Выждав три дня, я достаю нож из радиатора и приношу его в дормиторий.
Я не пытаюсь прятать нож от женщин. Наоборот, демонстративно затачиваю его о прут железной решетки за окном. Все понимают, что это нож Финолы, но молчат. Молчат хотя бы потому, что нож у меня.
А вот Большая мама говорит:
– Нам с тобой надо бы побеседовать.
Это не угроза, это – приглашение. Она говорит это, потому что видит, как теперь на меня поглядывают женщины. С уважением, а может, начали бояться.
– Да, давай поговорим.
Я соглашаюсь ради сохранения мира. Не думаю, что нам с Большой мамой есть о чем говорить. В конце концов она останется здесь, а я, когда заточу нож, уйду.

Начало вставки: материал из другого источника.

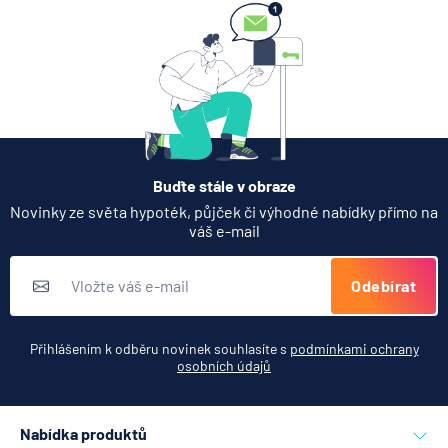
Partners Banka spouští
nákup a prodej bitcoinu
přímo v Partners App
6.8.2026
Daně
Buďte stále v obraze
Když rozhoduje stres: nové
Novinky ze světa hypoték, půjček či výhodné nabídky přímo na
triky bankovních podvodníků
váš e-mail
6.8.2026
Banka
Odebírat
Zobrazit všechny články
Přihlášením k odběru novinek souhlasíte s
podmínkami ochrany
osobních údajů
Nabídka produktů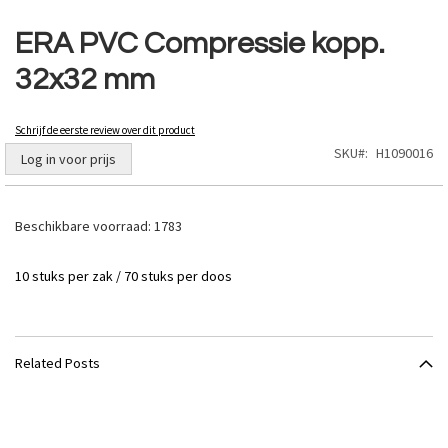
Ga
naar
ERA PVC Compressie kopp.
het
32x32 mm
begin
van
de
Schrijf de eerste review over dit product
afbeeldingen-
SKU
H1090016
gallerij
Log in voor prijs
Beschikbare voorraad:
1783
10 stuks per zak / 70 stuks per doos
Related Posts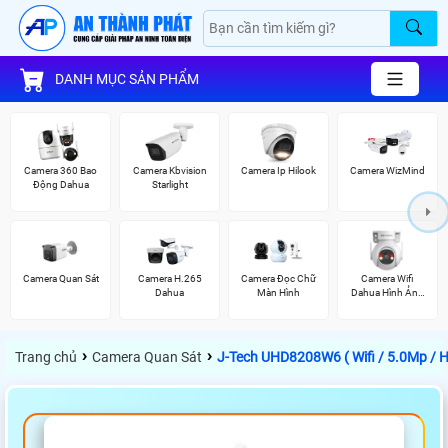
DANH MỤC SẢN PHẨM
Camera 360 Bao
Camera Kbvision
Camera Ip Hilook
Camera WizMind
Động Dahua
Starlight
Camera Quan Sát
Camera H.265
Camera Đọc Chữ
Camera Wifi
Dahua
Màn Hình
Dahua Hình Ảnh
3K
›
›
Trang chủ
Camera Quan Sát
J-Tech UHD8208W6 ( Wifi / 5.0Mp / H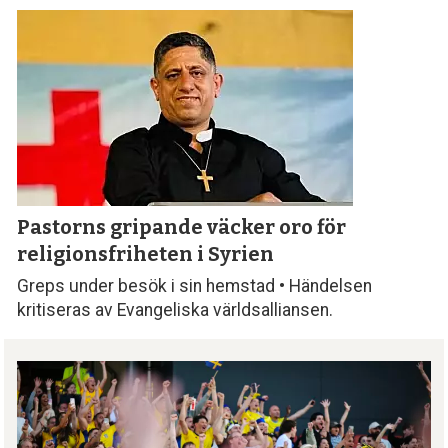
Pastorns gripande väcker oro för
religionsfriheten i Syrien
Greps under besök i sin hemstad • Händelsen
kritiseras av Evangeliska världsalliansen.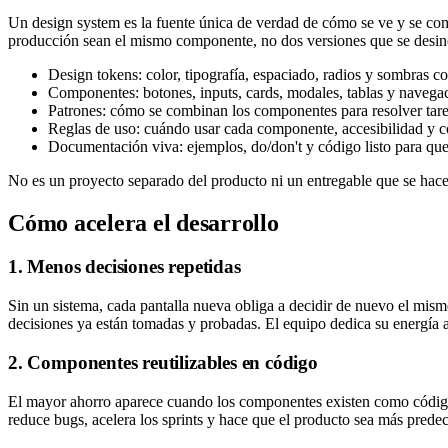
Un design system es la fuente única de verdad de cómo se ve y se co
producción sean el mismo componente, no dos versiones que se desin
Design tokens: color, tipografía, espaciado, radios y sombras co
Componentes: botones, inputs, cards, modales, tablas y navegac
Patrones: cómo se combinan los componentes para resolver tare
Reglas de uso: cuándo usar cada componente, accesibilidad y 
Documentación viva: ejemplos, do/don't y código listo para que
No es un proyecto separado del producto ni un entregable que se hace 
Cómo acelera el desarrollo
1. Menos decisiones repetidas
Sin un sistema, cada pantalla nueva obliga a decidir de nuevo el mism
decisiones ya están tomadas y probadas. El equipo dedica su energía 
2. Componentes reutilizables en código
El mayor ahorro aparece cuando los componentes existen como código c
reduce bugs, acelera los sprints y hace que el producto sea más prede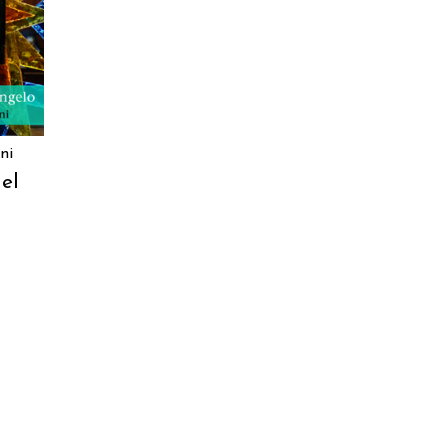
RELLO
ni
el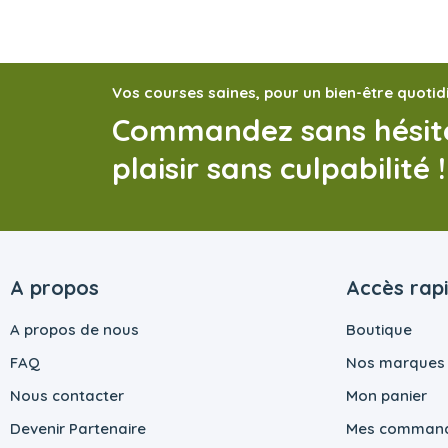
Vos courses saines, pour un bien-être quotid
Commandez sans hésite
plaisir sans culpabilité !
A propos
Accès rap
A propos de nous
Boutique
FAQ
Nos marques
Nous contacter
Mon panier
Devenir Partenaire
Mes comman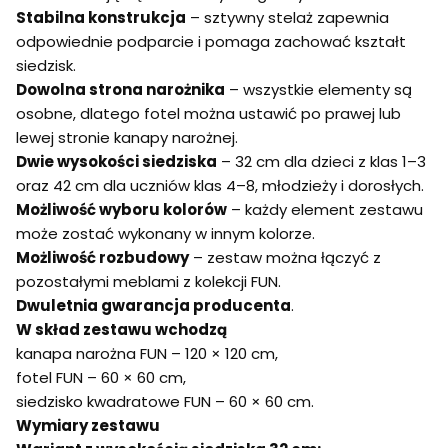
Stabilna konstrukcja
– sztywny stelaż zapewnia
odpowiednie podparcie i pomaga zachować kształt
siedzisk.
Dowolna strona narożnika
– wszystkie elementy są
osobne, dlatego fotel można ustawić po prawej lub
lewej stronie kanapy narożnej.
Dwie wysokości siedziska
– 32 cm dla dzieci z klas 1–3
oraz 42 cm dla uczniów klas 4–8, młodzieży i dorosłych.
Możliwość wyboru kolorów
– każdy element zestawu
może zostać wykonany w innym kolorze.
Możliwość rozbudowy
– zestaw można łączyć z
pozostałymi meblami z kolekcji FUN.
Dwuletnia gwarancja producenta
.
W skład zestawu wchodzą
kanapa narożna FUN – 120 × 120 cm,
fotel FUN – 60 × 60 cm,
siedzisko kwadratowe FUN – 60 × 60 cm.
Wymiary zestawu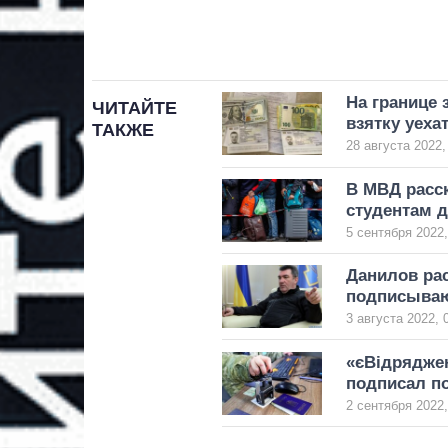
На границе 
ЧИТАЙТЕ
взятку уеха
ТАКЖЕ
28 августа 2022,
В МВД расс
студентам д
5 сентября 2022,
Данилов ра
подписываю
3 августа 2022, 
«єВідряджен
подписал п
2 сентября 2022,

На следующий день приводят Финолу. Она еще больше похудела. И стала бледнее, чем прежде, совсем как ее белые волосы. Это все потому, что в административном корпусе провинившихся сажают в одиночки и не кормят, только воду дают. А еще там в камерах нет окон, а значит, заключенные не могут увидеть небо и солнце.
Вечером Финола не пытается отстоять свое право на матрас, который я заняла во время ее отсутствия. Просто лежит тихонько, как мышка, на полу в нише. Но она не спит. Я тоже не сразу засыпаю.
– Надеюсь, тебя скоро освободят, – говорю я, глядя ей в спину.
И это – правда.
Не каждый может участвовать в игре на выживание.
40
Планирование
Я люблю планировать.
Люблю составлять списки. Я хорошо организованна. Умею наблюдать и слушать. Я слышу, о чем разговаривают люди, а еще улавливаю то, о чем они не говорят. Иногда важная информация кроется в пробелах.
«Планирование – это очень важно, – всегда говорила мама. – Ты меня знаешь, я – мастер по планированию. Но умение планировать – это еще не все. Жизнь не шахматы, где ты всегда можешь быть на шаг впереди, можешь попробовать визуализировать концовку игры. Жизнь зачастую наносит удар крученым мячом. Ты должна быть подвижной, Мари, должна быть гибкой. Надо быть готовой изменить план и воспользоваться любой возможностью, как только она представится».
Вот почему, когда охранник в половине пятого утра открывает дверь в камеру и выкрикивает мой номер, я успеваю меньше чем за десять секунд схватить куртку, а вместе с ней и нож Финолы.